Gepubliceerd op 12-12-2022

Antonieten

betekenis & definitie

De Antonieten, ook wel bekend als de Kanunniken van Sint-Antonius, is een priesterorde die is genoemd naar hun patroon, Antonius Abt of "Antonius met het varken". Deze orde werd opgericht om het Antoniusvuur, een vorm van huidziekte, te bestrijden.

De oorspronkelijke dracht van de Antonieten bestond uit een bruin habijt met een blauw Sint-Antoniuskruis in de vorm van een T, ook wel bekend als het taukruis, en een klokje dat aan een band hing. In 1297 kregen de Antonieten van de paus de titel kanunnik. Hun bruine habijt werd toen veranderd in zwart, met een zwarte mantel waarop het blauwe taukruis stond en om de hals droegen ze een zilveren taukruis aan een band.Het Maastrichtse klooster, gelegen aan de noordelijke omwalling van de Maas, werd in 1209 opgericht als onderdeel van de balije Pont-a-Mousson. Tijdens het Westers Schisma (1378-1417) maakte het klooster gebruik van de strijd tussen de verschillende pausen om zich los te maken van het moederklooster. Het klooster telde altijd minder dan tien leden, die bedelden voor hun onderhoud, maar dit werd later verboden door Trente. Hun grondbezit lag verspreid over de dorpen rond Maastricht, waaronder het Sint Antoniuseiland dat deel uitmaakte van de Vroenhof en de hof Sint Antoniusbank onder Bemelen.

De overste van het klooster gaf onderwijs aan arme kinderen, waardoor hij ook wel de titel van preceptor droeg. De deken van Sint-Servaas had als conservator jurium, de bewaarder van de rechten, het recht om de overste aan te stellen. Op bepaalde feestdagen moest de kloosteroverste de plechtigheden in Sint-Servaas en de processie bijwonen, gekleed in de kledij van een kapelaan van Sint-Servaas (1452). Omdat het klooster bij aanstelling van een nieuwe overste 100 of meer mark zilver aan de pauselijke curie moest afdragen, was het houden van een hospitaal verplicht.

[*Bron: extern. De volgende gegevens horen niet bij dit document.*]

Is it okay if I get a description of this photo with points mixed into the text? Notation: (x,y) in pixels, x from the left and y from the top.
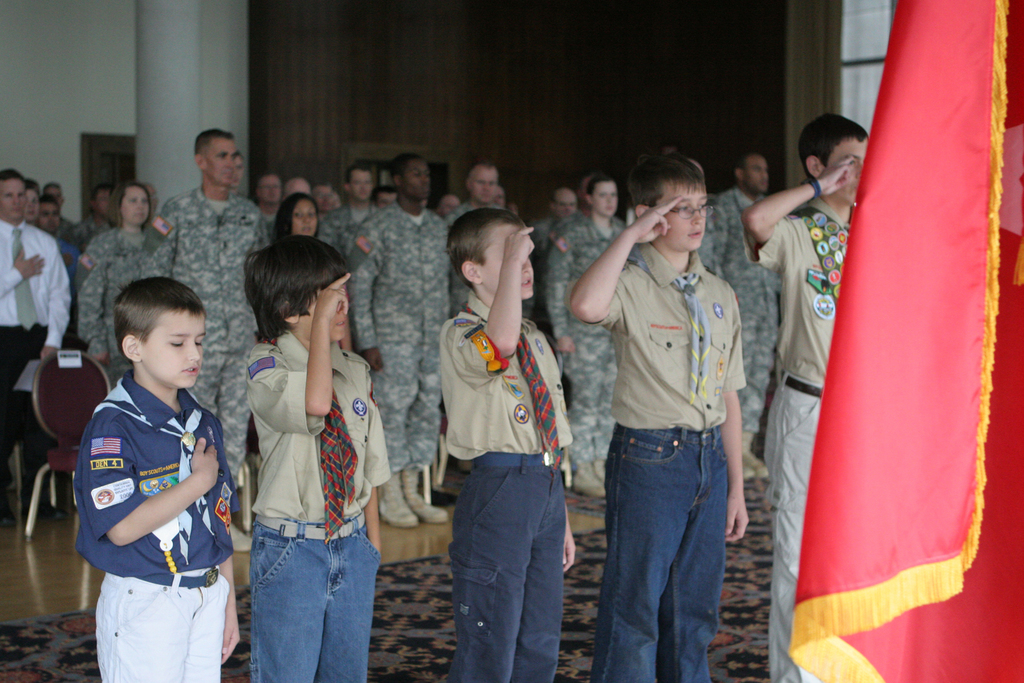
In this picture in the front (867,326) on the right side (937,388) there is a flag (948,398). In the center (393,374) there are persons (297,232) standing. In the background (172,92) there is a pillar (170,90) and there are doors (109,155).
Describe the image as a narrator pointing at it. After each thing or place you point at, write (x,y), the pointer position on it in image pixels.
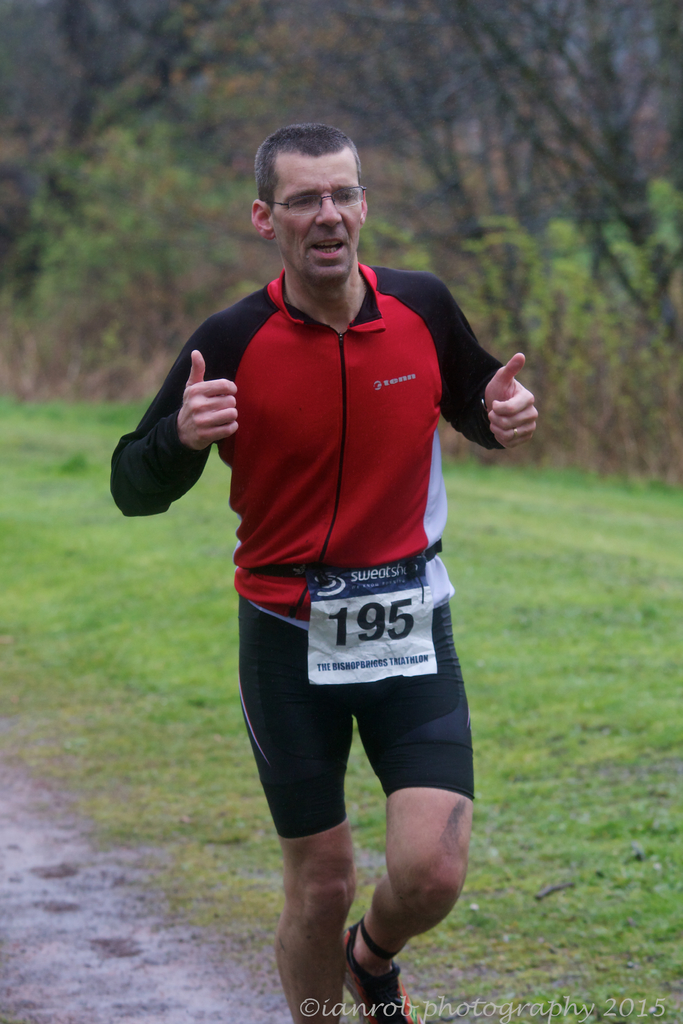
In this image we can see a person (282,402) wearing specs (313,204) and chest number (367,626). On the ground (531,649) there is grass (541,740). In the background (89,129) there are trees (448,122). In the right bottom corner (495,1006) something is written.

Er is echter geen bewijs dat dit ook daadwerkelijk heeft plaatsgevonden in Maastricht.

Op 20 april 1786 werd het Maastrichtse klooster en de kerk aan een particulier verkocht, die het klooster gedeeltelijk tot woningen ombouwde. Het klooster werd vernield tijdens het beleg van 1794. In 1848 werden de resterende delen afgebroken bij de aanleg van het kanaal Luik-Maastricht.